Ce jeu d’échelle sur la taille des personnages tend aussi à traduire l’échelle de rapport (souvent rapport de force) entre les deux jeunes adolescents et les autres.

Durant les 17 premiers tableaux, on suit conjointement la route de Mohamed et celle d’ Inaya. Côte d’Ivoire, Nigeria, Burkina Faso, Niger, presque un an de rencontres multiples. Il y a des miliciens, des oncles, des chauffeurs, des filles, des femmes, des hommes et des gardes. Dans la seconde partie du périple, après leur rencontre, c’est en Algérie, au Maroc, à Melilla (enclave espagnole dans le territoire marocain), que l’on croise rabatteurs, boucher, douanier, chef de ghetto, prési, aide de camp.

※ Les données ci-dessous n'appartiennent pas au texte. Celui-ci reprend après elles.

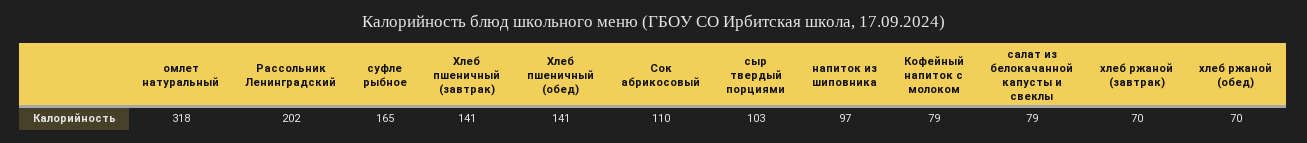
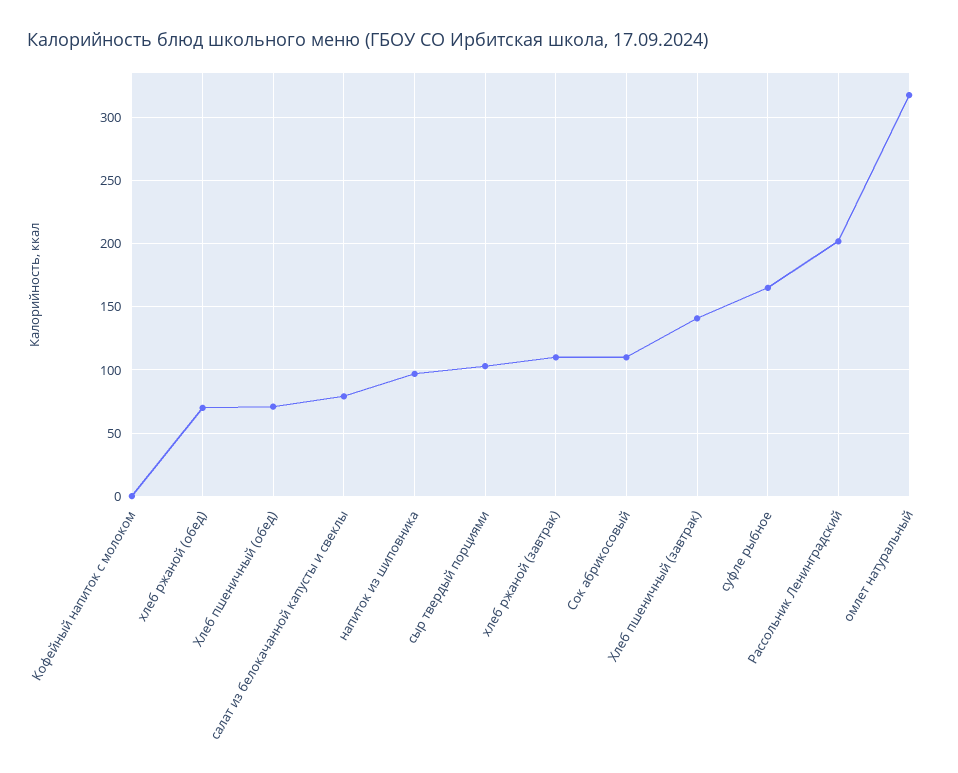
  {
    "омлет натуральный": 318,
    "Рассольник Ленинградский": 202,
    "суфле рыбное": 165,
    "Хлеб пшеничный (завтрак)": 141,
-   "Хлеб пшеничный (обед)": 141,
+   "Хлеб пшеничный (обед)": 70,
    "Сок абрикосовый": 110,
    "сыр твердый порциями": 103,
    "напиток из шиповника": 97,
-   "Кофейный напиток с молоком": 79,
+   "Кофейный напиток с молоком": 0,
    "салат из белокачанной капусты и свеклы": 79,
-   "хлеб ржаной (завтрак)": 70,
+   "хлеб ржаной (завтрак)": 110,
    "хлеб ржаной (обед)": 70
  }

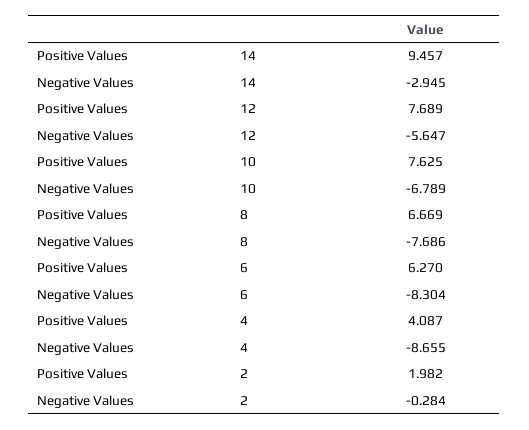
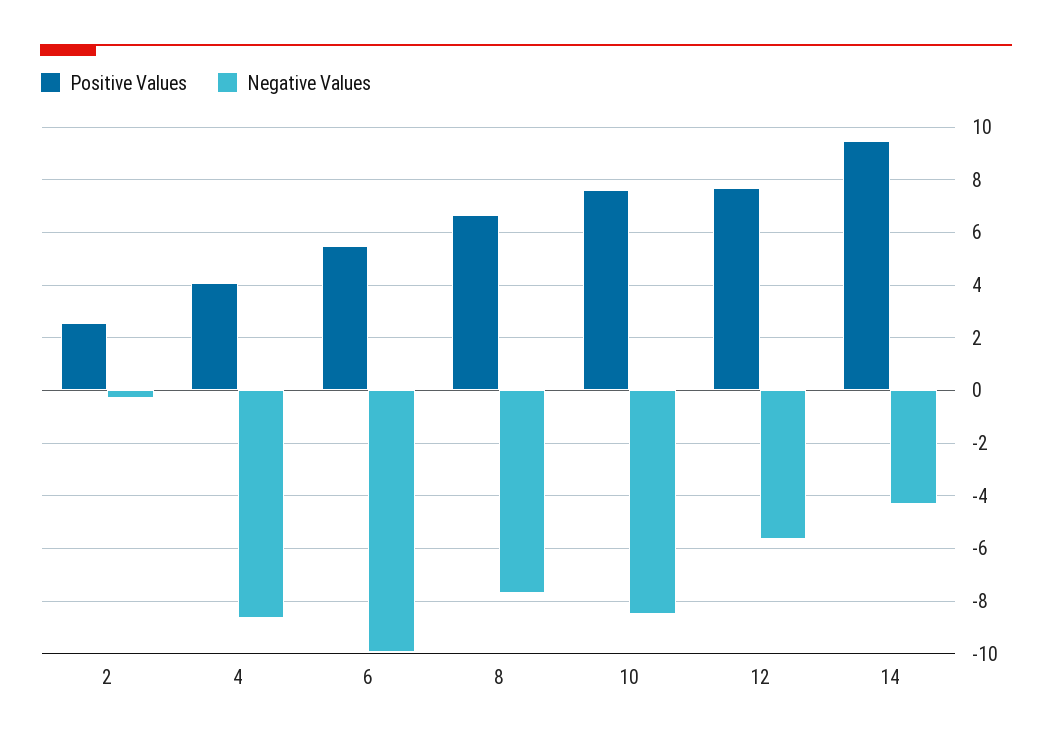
  {
    "Positive Values": {
      "14": 9.457,
      "12": 7.689,
      "10": 7.625,
      "8": 6.669,
-     "6": 6.27,
+     "6": 5.5,
      "4": 4.087,
-     "2": 1.982
+     "2": 2.5
    },
    "Negative Values": {
-     "14": -2.945,
+     "14": -4.25,
      "12": -5.647,
-     "10": -6.789,
+     "10": -8.5,
      "8": -7.686,
-     "6": -8.304,
+     "6": -10,
      "4": -8.655,
      "2": -0.284
    }
  }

Tous ces personnages , seize en réalité, trouvent leurs formes et leurs tailles dans des sensations. Ils sont des marionnettes, des masques, des costumes, des ombres. Des présences sculpturales, des figures, des « grotesques ». Ils sont, en fait, des impressions.
Au milieu de cette multitude de rencontres, le seul personnage que l’on découvre dans toute son humanité, sans « déformation », est celui de Fatoumata. Cette femme, interprétée par Maud Terrillon, qui se sacrifie pour sauver la jeune Inaya du cloaque dans lequel elles sont retenues prisonnières.
Durant 1h 20 le texte se mêle à un univers sonore concocté par Didier Pourrat et sonorisé par Frédérick Stephan. Des matériaux de récupération assemblés, coupés, modifiés deviennent des instruments de musique éphémères. Des micros, des capteurs traitent les sons en direct, les amplifient, les transforment.
Une musique imaginée comme une litanie, une partition basée sur la répétition comme la majorité des musiques traditionnelles, une “ transe ambiantique“ : un socle pour le texte.